In the grand scheme of things, this leaves Biden's proposal looking awfully...quaint. Like, gee, maybe we can pay our slaves properly for all the work they put in? But that's where society is at. And it sickens me. And this is why I think the way I do politically. Too many people are focused on superficial nonsense that in the grand scheme of things doesn't matter a ton to me. As Bob Black once said, they'll argue and squabble over anything, except work itself. And I admit anti work philosophy has always been a minority of thought, but for hundreds of years, this stuff has been relevant, and those critiques have always been a thing, even if most kinda ignored them.

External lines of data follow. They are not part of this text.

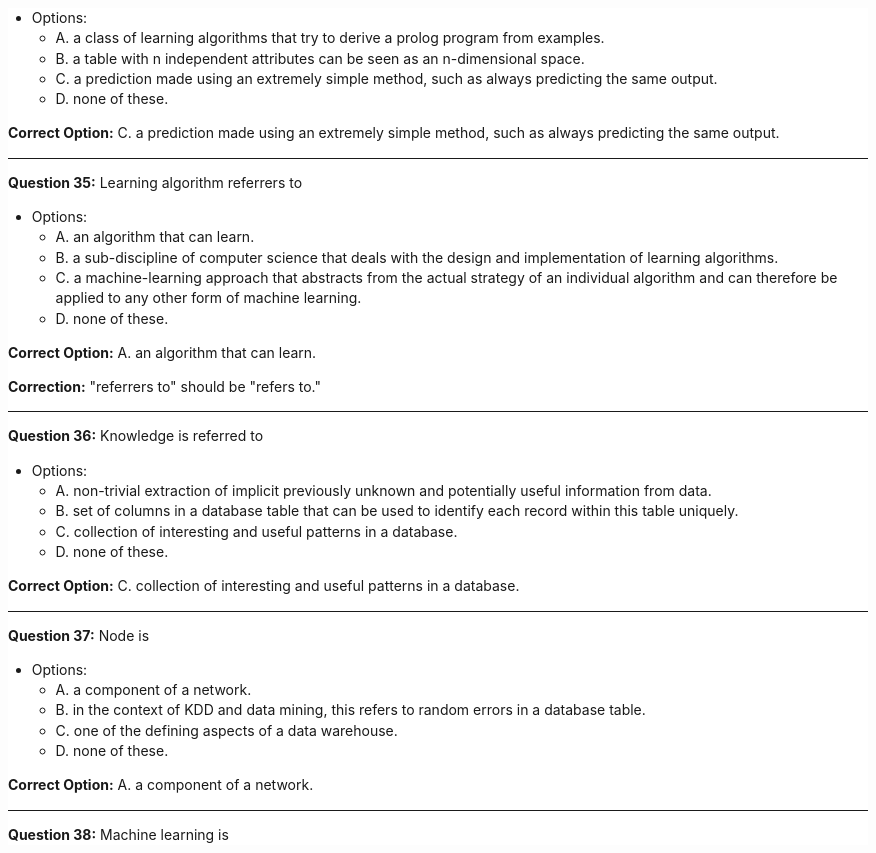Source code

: - Options:
  - A. a class of learning algorithms that try to derive a prolog program from examples.
  - B. a table with n independent attributes can be seen as an n-dimensional space.
  - C. a prediction made using an extremely simple method, such as always predicting the same output.
  - D. none of these.

**Correct Option:** C. a prediction made using an extremely simple method, such as always predicting the same output.

---

**Question 35:**
Learning algorithm referrers to

- Options:
  - A. an algorithm that can learn.
  - B. a sub-discipline of computer science that deals with the design and implementation of learning algorithms.
  - C. a machine-learning approach that abstracts from the actual strategy of an individual algorithm and can therefore be applied to any other form of machine learning.
  - D. none of these.

**Correct Option:** A. an algorithm that can learn.

**Correction:** "referrers to" should be "refers to."

---

**Question 36:**
Knowledge is referred to

- Options:
  - A. non-trivial extraction of implicit previously unknown and potentially useful information from data.
  - B. set of columns in a database table that can be used to identify each record within this table uniquely.
  - C. collection of interesting and useful patterns in a database.
  - D. none of these.

**Correct Option:** C. collection of interesting and useful patterns in a database.

---

**Question 37:**
Node is

- Options:
  - A. a component of a network.
  - B. in the context of KDD and data mining, this refers to random errors in a database table.
  - C. one of the defining aspects of a data warehouse.
  - D. none of these.

**Correct Option:** A. a component of a network.

---

**Question 38:**
Machine learning is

Kinda makes me sad how the actual "anti work" movement isn't even about abolishing wage slavery any more, but about loyalty to leftism....seriously. I get so mad when I think about that. Like her or not, Doreen was the real deal, and with her gone the movement on reddit just became a leftist circlejerk with no vision who apparently bans anyone who doesn't follow the circlejerk entirely. It's really sad, given the origins and philosophical traditions that started that community...but I digress.